Ever since the first compound microscope by Zacharias Janssen in the late 16th century, scientists have been inventing new types of microscopes for various tasks. Inventing a novel architecture demands years, if not decades, worth of scientific experience and creativity. Here, we introduce Differentiable Microscopy (∂µ), a machine learning-based design paradigm, to aid scientists design new microscope architectures. first models a physics-based optical system with trainable optical elements. Using pre-acquired data, we then train the model end-to-end for a task of interest.
First, we present two all-optical quantitative phase microscope (QPM) designs that require no computational post-reconstruction.

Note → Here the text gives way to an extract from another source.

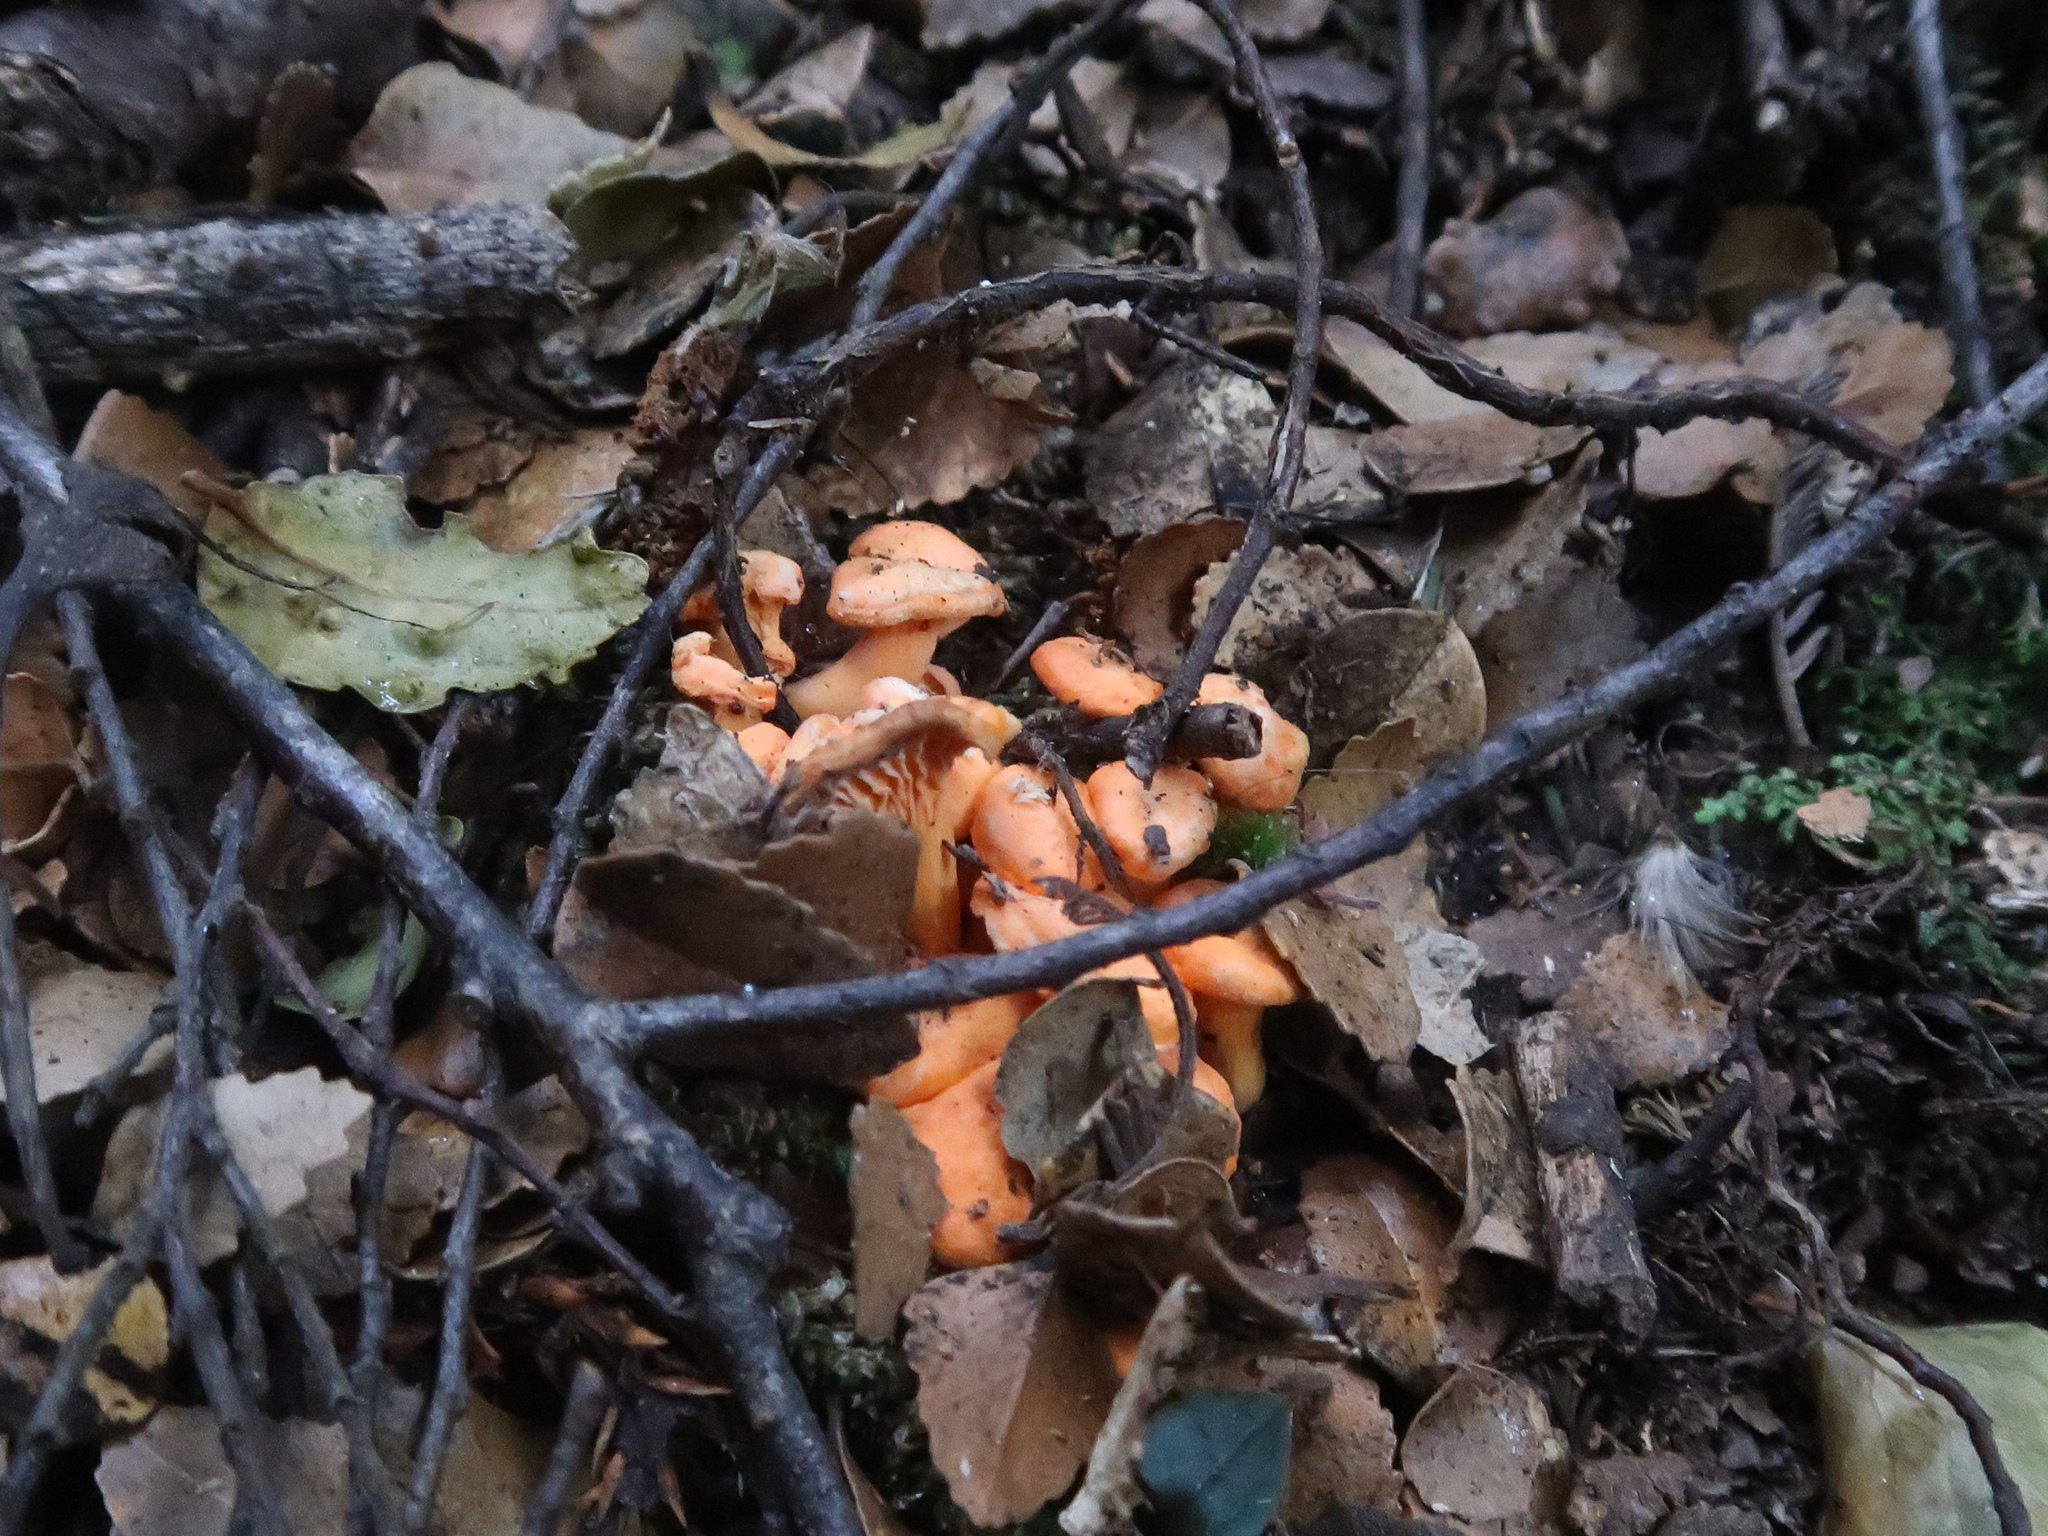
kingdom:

Going a step further, we propose to acquire images in a compressed form such that more information can be transferred beyond the existing electronic hardware bottleneck. To this end, we present a learnable optical compression-decompression framework that learns content-specific features. The proposed system consists of learnable optical feature extractors as image compressors, where the intensity representation produced by these networks is then captured by the imaging sensor. Finally, a reconstruction network running on electronic hardware decompresses the QPM images. We believe that this setup opens up a new pathway for achieving end-to-end optimized (i.e., optics and electronic), compact QPM systems that provide unprecedented throughput improvements.
The proposed differentiable microscopy framework supplements the creative process of designing new optical systems and would perhaps lead to unconventional but better optical designs.